Alfred North Whitehead, one of the greatest educational philosophers of the last century, wrote, inThe Aims of Education (1929), that to acquire “the initial discipline of imagination in its period of youthful vigor” and “the habit of unbiased thought…[y]ou must be free to think rightly and wrongly” during your university years.
Why did Whitehead think, as I do, that it is just as important to think wrongly as it is to think rightly? In part, we think so because life is unpredictable. The only certainty that lies ahead for any of us is that there will be ups and downs, good days and bad days. You will often, I hope, be lucky, and you already have demonstrated your ability to make your own luck. But you will also have bad luck and you will probably make a few wrong decisions, now and then. If your reach always exceeds your grasp, as I hope it will, you will need to face disappointment, from time to time, and then move on. And when that happens, it will be most important that you have been free at Bates to learn and grow not only from all your triumphs, but also from challenges survived and mistakes that won’t be repeated.
At this time, then, when we are so proud of your achievements, I want to take a moment to congratulate not the perfect members of the Class of 2004, but any of you who have made an error during your four years at Bates, any of you who have done something silly, or stupid, or careless, or wrong. I applaud you for the courage and honesty it took to admit your error, and for the hard work you did to make up for it. I admire the new self-knowledge you have gained from a failure or poor performance. I appreciate the humility you have acquired, the sense of entitlement you have cast aside, the empathy you now have for others who struggle but persist. I suspect you have learned to love others, too, who are not perfect, who may have let you down, who can only give so much and no more, but are still your friends, because true friends acknowledge weaknesses as much as they value strengths.
Those of you who know me by now can probably guess that I am going to bring this ode to the educational value of ordinary human error to a close with a literary reference. Your responses to my question made me think again and in new ways of Emily Dickinson’s great poem about defining and assessing success:
Success is counted sweetest
By those who ne’er succeed.
To comprehend a nectar
Requires sorest need.Not one of all the purple Host
Who took the Flag today
Can tell the definition
So clear of VictoryAs he defeated—dying—
On whose forbidden ear
The distant strains of triumph
Burst agonized and clear!
This is a poem about the cognitive power of thinking wrongly, making mistakes, feeling a lack, a limit. To those who ne’er succeed, Dickinson alleges, comes fullest understanding, truest apprehension, clearest insight — all the deepest goals of a liberal arts education.

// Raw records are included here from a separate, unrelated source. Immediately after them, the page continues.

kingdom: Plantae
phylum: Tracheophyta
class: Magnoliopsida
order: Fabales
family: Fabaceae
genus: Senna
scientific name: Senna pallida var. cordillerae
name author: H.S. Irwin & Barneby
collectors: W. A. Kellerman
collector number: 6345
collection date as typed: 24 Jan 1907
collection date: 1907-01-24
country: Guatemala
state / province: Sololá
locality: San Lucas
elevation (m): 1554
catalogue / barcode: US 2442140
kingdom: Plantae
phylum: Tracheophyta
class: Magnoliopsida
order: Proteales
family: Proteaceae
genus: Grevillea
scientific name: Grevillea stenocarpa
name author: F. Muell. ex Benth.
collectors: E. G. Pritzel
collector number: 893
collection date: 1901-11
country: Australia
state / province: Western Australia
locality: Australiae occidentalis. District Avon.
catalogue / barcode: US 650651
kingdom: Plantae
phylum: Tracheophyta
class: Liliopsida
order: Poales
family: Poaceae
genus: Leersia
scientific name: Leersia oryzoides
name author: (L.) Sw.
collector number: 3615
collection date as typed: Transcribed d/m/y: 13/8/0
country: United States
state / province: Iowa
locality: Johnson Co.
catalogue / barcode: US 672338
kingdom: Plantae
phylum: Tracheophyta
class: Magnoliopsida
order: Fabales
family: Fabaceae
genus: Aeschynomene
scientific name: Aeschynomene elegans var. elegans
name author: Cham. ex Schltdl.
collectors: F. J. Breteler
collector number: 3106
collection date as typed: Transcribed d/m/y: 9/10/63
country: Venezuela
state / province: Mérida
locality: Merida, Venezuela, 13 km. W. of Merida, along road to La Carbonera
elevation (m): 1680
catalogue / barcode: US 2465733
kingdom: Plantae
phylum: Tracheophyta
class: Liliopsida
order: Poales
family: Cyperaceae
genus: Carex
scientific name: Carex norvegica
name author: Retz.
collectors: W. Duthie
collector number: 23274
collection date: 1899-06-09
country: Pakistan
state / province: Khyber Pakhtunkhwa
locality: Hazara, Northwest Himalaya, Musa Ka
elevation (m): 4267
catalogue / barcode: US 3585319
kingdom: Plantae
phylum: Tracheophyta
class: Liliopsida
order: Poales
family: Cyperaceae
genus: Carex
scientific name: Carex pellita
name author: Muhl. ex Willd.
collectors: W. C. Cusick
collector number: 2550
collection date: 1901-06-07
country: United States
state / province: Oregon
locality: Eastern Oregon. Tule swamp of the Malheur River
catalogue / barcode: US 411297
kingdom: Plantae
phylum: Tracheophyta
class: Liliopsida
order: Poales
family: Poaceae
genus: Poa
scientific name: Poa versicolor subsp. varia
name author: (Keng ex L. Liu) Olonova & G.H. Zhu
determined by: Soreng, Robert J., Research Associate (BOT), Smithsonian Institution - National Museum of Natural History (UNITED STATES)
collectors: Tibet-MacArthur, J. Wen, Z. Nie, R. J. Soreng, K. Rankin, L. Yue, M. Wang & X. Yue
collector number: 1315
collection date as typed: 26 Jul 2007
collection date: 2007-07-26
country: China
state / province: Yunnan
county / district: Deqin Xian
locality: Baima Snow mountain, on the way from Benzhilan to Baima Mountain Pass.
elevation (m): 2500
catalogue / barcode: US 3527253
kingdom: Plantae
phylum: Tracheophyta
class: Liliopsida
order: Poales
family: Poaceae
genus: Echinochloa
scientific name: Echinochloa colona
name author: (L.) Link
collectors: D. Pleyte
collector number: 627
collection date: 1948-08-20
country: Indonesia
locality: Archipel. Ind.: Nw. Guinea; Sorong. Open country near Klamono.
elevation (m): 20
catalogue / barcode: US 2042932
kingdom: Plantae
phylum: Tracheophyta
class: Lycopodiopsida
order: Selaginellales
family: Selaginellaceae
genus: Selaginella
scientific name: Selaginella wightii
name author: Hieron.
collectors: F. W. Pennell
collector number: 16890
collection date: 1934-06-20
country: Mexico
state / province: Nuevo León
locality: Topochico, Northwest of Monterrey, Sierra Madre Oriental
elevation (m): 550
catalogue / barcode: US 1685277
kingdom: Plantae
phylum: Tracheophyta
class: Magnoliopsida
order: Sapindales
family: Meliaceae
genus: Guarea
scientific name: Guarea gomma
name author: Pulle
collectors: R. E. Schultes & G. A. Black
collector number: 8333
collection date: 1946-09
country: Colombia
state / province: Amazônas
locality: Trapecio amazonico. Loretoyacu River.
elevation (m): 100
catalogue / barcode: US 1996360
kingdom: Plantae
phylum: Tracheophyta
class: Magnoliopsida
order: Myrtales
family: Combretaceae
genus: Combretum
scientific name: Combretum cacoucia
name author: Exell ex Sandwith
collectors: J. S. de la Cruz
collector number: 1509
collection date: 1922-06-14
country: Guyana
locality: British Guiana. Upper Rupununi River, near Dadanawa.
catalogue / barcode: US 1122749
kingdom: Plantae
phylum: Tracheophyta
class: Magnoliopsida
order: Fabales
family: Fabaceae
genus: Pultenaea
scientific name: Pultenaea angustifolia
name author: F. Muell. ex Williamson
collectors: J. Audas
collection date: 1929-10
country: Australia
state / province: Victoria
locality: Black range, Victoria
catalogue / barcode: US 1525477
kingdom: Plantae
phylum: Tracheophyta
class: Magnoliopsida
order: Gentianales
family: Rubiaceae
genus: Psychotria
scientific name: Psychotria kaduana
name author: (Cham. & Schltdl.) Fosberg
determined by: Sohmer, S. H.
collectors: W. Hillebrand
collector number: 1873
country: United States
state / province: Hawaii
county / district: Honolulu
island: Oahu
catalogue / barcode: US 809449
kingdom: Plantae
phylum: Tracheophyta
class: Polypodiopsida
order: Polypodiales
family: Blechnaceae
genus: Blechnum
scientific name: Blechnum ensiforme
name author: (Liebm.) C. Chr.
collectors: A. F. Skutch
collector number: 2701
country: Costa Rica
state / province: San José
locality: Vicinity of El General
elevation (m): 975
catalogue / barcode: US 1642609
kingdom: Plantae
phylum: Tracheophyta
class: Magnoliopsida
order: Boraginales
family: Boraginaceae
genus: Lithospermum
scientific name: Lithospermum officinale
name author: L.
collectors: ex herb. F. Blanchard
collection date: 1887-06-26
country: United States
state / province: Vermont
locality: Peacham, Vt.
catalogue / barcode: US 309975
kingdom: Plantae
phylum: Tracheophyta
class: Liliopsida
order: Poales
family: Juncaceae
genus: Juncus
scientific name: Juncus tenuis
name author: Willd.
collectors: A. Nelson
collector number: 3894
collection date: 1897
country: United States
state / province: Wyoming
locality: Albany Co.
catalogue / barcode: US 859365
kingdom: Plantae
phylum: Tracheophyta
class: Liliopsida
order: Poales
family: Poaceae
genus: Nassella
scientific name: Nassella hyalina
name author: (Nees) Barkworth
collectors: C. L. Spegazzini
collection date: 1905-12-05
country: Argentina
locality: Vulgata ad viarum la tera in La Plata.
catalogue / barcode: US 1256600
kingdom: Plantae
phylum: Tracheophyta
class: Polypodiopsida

Of course I expect that the members of the Class of 2004, like tens of thousands of Bates graduates before them, will succeed. But I also have confidence that you may have acquired tools you need to learn from “thinking wrongly,” and hence the tools you need to take care of yourself, and others.
Indeed, it may seem as if now more than ever the world needs people who can figure out how to have hope and do good work even in the wake of serious errors in judgment, terrible wrongs, and disastrous missteps. We celebrate today because even as we worry about the world’s problems, we believe that you are prepared by your Bates education to be part of the solutions. Thank you.